━━━ 抜粋テキスト ━━━
4. 書類はクリアホルダとボックスで管理
ファイルしなければ書類は溢れる。トレイの上の書類は即座にファイルに組み入れることが大切である。またフローの書類なのかストックなのかを見分けることも大切である。
まず、安くクリアホルダを大量購入し、剥せるラベルとファイルボックスをいくつか購入しておく。書類をホルダにはさみ、ラベルを貼り、それをボックスに入れればよい。立てるだけで整理したと考えて差し支えない。あとは、そのボックスの置き場所を机の上か本棚、あるいはその両方に作ればよい。
これで押し出しファイルシステムになるので個人のフロー書類の管理にはこれで万全である。使ったものを手前にしまい続ければ、自然に使わないファイルは遠くに流れてゆく。たまに遠くに流れたファイルを見て、捨ててしまえばよい。
あとは少数のストックの書類を他の場所にインデックス式に管理しておくと更に万全である。勿論、そうしたホルダに目立つ印をつけておけば、押し出しファイルの中に入れておいても、さほど問題はないだろうが……。
5. メモは二冊のノートで管理
とにかくメモは散在させないことが大切であり理想的には一冊のノートで対応するのがベストだと思う。ただ、スケジュールはカレンダーになっていた方がみやすいので、その併せ技がベストと思う。
A5かB5の開き易いノートを購入し(パタンと閉じるのはダメである)、常に机の上には置いておき、それに一切を書くのがよい。使う前にページ番号をふるとよいことがあるかもしれないが面倒なら別によい。これが、メモ情報の受信箱となる。
━━━ 提供資料 ━━━
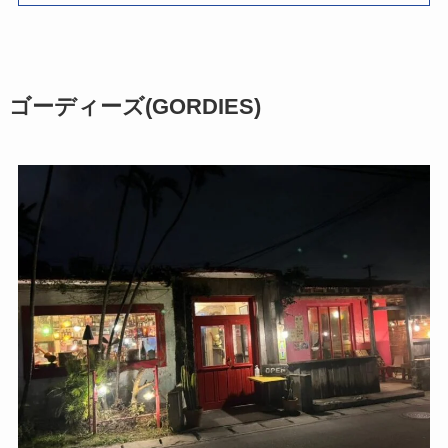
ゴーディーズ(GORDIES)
━━━
▶ 取り組む課題:
1. 抜粋テキストでは、メモ用にどのサイズのノートを買うよう勧めているか。
2. 抜粋テキストのうち、「あとは少数のストックの書類を」で始まり「が、メモ情報の受信箱となる。」で終わる部分を、一字も変えずに書き出してください。

▶ 課題別の解答:
1. A5かB5の開き易いノート。

2.
あとは少数のストックの書類を他の場所にインデックス式に管理しておくと更に万全である。勿論、そうしたホルダに目立つ印をつけておけば、押し出しファイルの中に入れておいても、さほど問題はないだろうが……。
5. メモは二冊のノートで管理
とにかくメモは散在させないことが大切であり理想的には一冊のノートで対応するのがベストだと思う。ただ、スケジュールはカレンダーになっていた方がみやすいので、その併せ技がベストと思う。
A5かB5の開き易いノートを購入し(パタンと閉じるのはダメである)、常に机の上には置いておき、それに一切を書くのがよい。使う前にページ番号をふるとよいことがあるかもしれないが面倒なら別によい。これが、メモ情報の受信箱となる。